Agarra un cojín con forma de zanahoria, está segura de que su abuelo lo había puesto cuando ella estuvo con Amarilis, y hunde la cara en él. Percibe el dulce aroma a cereza; su abuelo no solo lo había desempacado, sino que lo había lavado. Madeleine reacciona al oír su teléfono y lo revisa. Son mensajes... de Amarilis. La emoción recorre de la nuca a la cabeza y los brazos de la chica, así que no escatima en abrirlos. Revisa las fotos de los mapas, y se apresura a escribirle, pero se detiene al ver el último mensaje: «Hablamos a media noche. Buenas noches». Esa simple frase había sido como un chapuzón de agua fría. La mente de la adolescente se vuelve prisionera a la idea de la ausencia de Amarilis. ¿Por qué no habla con ella? ¿Acaso busca vengarse por lo de la mañana? Madeleine se vuelve a llenar de ansiedad. «¿Y si...? ¿Y si...? ¿Y si planea entregarme a mi abuelo?», indaga con tensión en sus hombros. Su respiración empieza a acelerarse.

—No, no, ella no lo... ella no lo haría —se dice entre jadeos, y con sus puños y teléfono en su pecho.

Se sobresalta al escuchar toques en su puerta. Esconde el teléfono bajo su almohada y se acuesta, cubriendo su cuerpo con la sábana.

—Pasa —repone, cambiando de parecer.

Su abuelo abre la puerta.

—Hija, ¿ya vas a dormir? —pregunta al verle envuelta.

—Ah, sí —responde entre falsos bostezos—. Hablaba con mis amigos y me quedé dormida.

—Oh, es que compré una película y pues, quería que la viésemos con Alma. Ella se propuso a hacer palomitas.

A la adolescente le habría encantado acompañarles.
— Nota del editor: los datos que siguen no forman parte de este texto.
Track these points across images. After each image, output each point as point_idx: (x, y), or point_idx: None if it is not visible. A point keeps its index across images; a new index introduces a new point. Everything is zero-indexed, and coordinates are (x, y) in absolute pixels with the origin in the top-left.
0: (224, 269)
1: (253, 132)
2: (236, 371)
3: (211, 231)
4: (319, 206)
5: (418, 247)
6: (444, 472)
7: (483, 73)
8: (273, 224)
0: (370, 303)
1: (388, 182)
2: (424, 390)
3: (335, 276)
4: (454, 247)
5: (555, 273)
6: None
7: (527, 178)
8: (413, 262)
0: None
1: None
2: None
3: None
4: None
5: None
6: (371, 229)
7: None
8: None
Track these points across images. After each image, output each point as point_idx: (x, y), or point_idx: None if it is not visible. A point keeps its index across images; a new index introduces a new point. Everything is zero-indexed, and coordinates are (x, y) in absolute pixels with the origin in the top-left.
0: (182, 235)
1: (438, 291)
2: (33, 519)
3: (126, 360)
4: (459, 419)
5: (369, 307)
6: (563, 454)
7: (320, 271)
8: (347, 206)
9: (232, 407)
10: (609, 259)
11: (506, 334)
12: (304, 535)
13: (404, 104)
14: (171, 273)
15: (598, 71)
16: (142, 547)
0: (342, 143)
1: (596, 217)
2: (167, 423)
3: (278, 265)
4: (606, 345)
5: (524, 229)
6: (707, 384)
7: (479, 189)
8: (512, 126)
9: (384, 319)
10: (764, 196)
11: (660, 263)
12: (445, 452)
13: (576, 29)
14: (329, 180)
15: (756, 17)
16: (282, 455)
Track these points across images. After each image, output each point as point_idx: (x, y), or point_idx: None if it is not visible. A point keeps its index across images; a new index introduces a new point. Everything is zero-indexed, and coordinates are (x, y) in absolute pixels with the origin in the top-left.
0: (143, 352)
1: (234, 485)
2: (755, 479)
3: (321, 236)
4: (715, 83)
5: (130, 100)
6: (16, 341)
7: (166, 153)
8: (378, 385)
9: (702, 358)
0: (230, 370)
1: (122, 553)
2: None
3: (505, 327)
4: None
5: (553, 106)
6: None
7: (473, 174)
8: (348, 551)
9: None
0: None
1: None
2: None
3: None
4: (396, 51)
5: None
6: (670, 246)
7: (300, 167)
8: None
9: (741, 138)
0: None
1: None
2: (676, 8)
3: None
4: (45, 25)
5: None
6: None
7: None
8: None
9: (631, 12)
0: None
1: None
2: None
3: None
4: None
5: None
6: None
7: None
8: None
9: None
Siempre había disfrutado armar un cine casero con sus hermanas y abuelo, cada viernes por la noche en Baltimore.

—Me quedaré dormida en cualquier momento, abuelo. Estoy cansada. Lamento no acompañarles —dijo, volteándose y cubriendo sus hombros con la sábana. Contenía un par de lágrimas.

—Ah, eh, no debes disculparte por eso, mi amor —responde, fingiendo no estar desconcertado—. Ya... ya la veremos con más tiempo. Preferentemente en el día —concluye, tratando de sonar alentador. Sale del cuarto.

Madeleine se da la vuelta con vista al techo y se fuerza a dormir. Su único consuelo es que estará en The Dreams en pocas horas, y para eso debe hacer ligeros sacrificios. No es como que esté dejando de amar a su familia, solo se trata de continuar enfocada en sus planes. Además, a media noche confirmará si existe veracidad en las palabras de Amarilis.

Gira la cabeza hacia un rincón de la habitación y ojea el póster enrollado que sus amigos le habían regalado poco antes de partir de Baltimore. Se pregunta si Amarilis llegará a ser una amiga, y se pregunta si ella misma estará siendo una buena amiga.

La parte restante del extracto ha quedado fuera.